Policy. Government policy on AI, including regulation, funding, and workforce planning, depends on an accurate understanding of what AI is and where it’s deployed. When the definition is so broad that it includes everything from ChatGPT to a spreadsheet macro, policy can’t be targeted effectively.
Trust. Every time an “AI” product disappoints because it’s actually just automation with a fancy label, trust in genuine AI erodes. The boy-who-cried-wolf effect is real. Australian businesses burned by fake AI become sceptical of real AI, slowing adoption of technology that could genuinely help them.
A Practical Test
When someone tells me their product uses AI, I apply a three-question test.
Does the system learn from data without being explicitly programmed for each scenario? In other words, would it handle a situation the developers didn’t specifically anticipate, based on patterns learned from data?
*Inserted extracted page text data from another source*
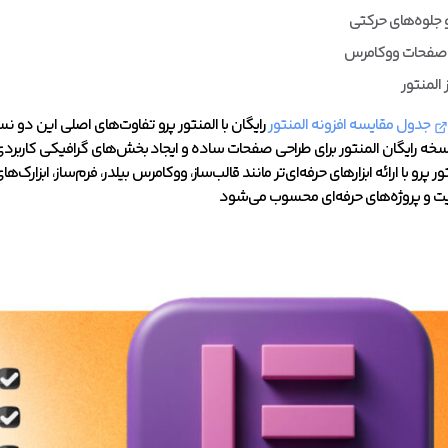
 جلوه‌های حرکتی
صفحات ووکامرس
 المنتور
جدول مقایسه افزونه المنتور
رایگان با المنتور پرو تفاوت‌های اصلی این دو نس
خه رایگان المنتور برای طراحی صفحات ساده و ایجاد بخش‌های گرافیکی کاربردی
ور پرو با ارائه ابزارهای حرفه‌ای‌تر مانند قالب‌ساز، ووکامرس بیلدر، فرم‌ساز، اب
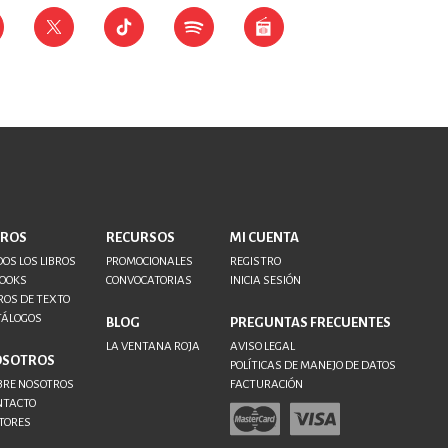
BROS
RECURSOS
MI CUENTA
OS LOS LIBROS
PROMOCIONALES
REGISTRO
BOOKS
CONVOCATORIAS
INICIA SESIÓN
ROS DE TEXTO
TÁLOGOS
BLOG
PREGUNTAS FRECUENTES
LA VENTANA ROJA
AVISO LEGAL
OSOTROS
POLÍTICAS DE MANEJO DE DATOS
BRE NOSOTROS
FACTURACIÓN
NTACTO
TORES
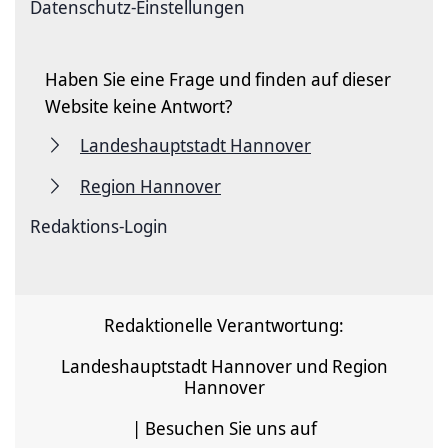
Datenschutz-Einstellungen
Haben Sie eine Frage und finden auf dieser
Website keine Antwort?
Landeshauptstadt Hannover
Region Hannover
Redaktions-Login
Redaktionelle Verantwortung:
Landeshauptstadt Hannover und Region
Hannover
| Besuchen Sie uns auf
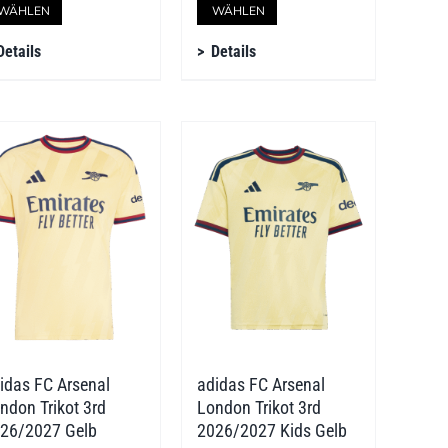
WÄHLEN
WÄHLEN
Produkt
Produkt
Details
Details
weist
weist
mehrere
mehrere
Varianten
Varianten
auf.
auf.
Die
Die
Optionen
Optionen
können
können
auf
auf
der
der
idas FC Arsenal
adidas FC Arsenal
Produktseite
Produktseite
ndon Trikot 3rd
London Trikot 3rd
gewählt
gewählt
26/2027 Gelb
2026/2027 Kids Gelb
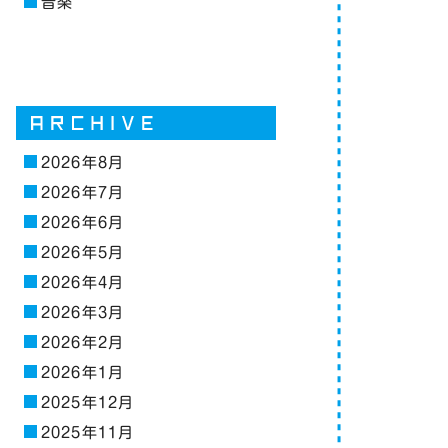
音楽
2026年8月
2026年7月
2026年6月
2026年5月
2026年4月
2026年3月
2026年2月
2026年1月
2025年12月
2025年11月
Does the system improve over time as it processes more data? If performance is static regardless of how much data flows through it, there’s no learning happening.
Could the same functionality be achieved with if-then rules written by a human? If yes, it’s automation. If no, because the patterns are too complex for manual rules, it’s genuinely AI.
Not every product needs to pass all three tests to use the AI label. But products that fail all three definitely shouldn’t.
What I’d Like to See
Honest labelling. Call automation “automation.” Call analytics “analytics.” Call AI “AI.” Each is valuable in its own right. None needs to pretend to be something it isn’t.
Technical specificity. Instead of “AI-powered,” tell me what the AI actually does. “Uses a gradient-boosted model trained on historical transaction data to predict fraud likelihood.” That’s specific enough to evaluate and too specific to fake.
Regulatory standards. As AI regulation develops in Australia, the definition of AI should be specific enough that companies can’t slap the label on anything with a computer chip.
The AI opportunity for Australian businesses is real and significant. But that opportunity is best served by clarity, not confusion. When everything is AI, nothing is AI. And that helps nobody.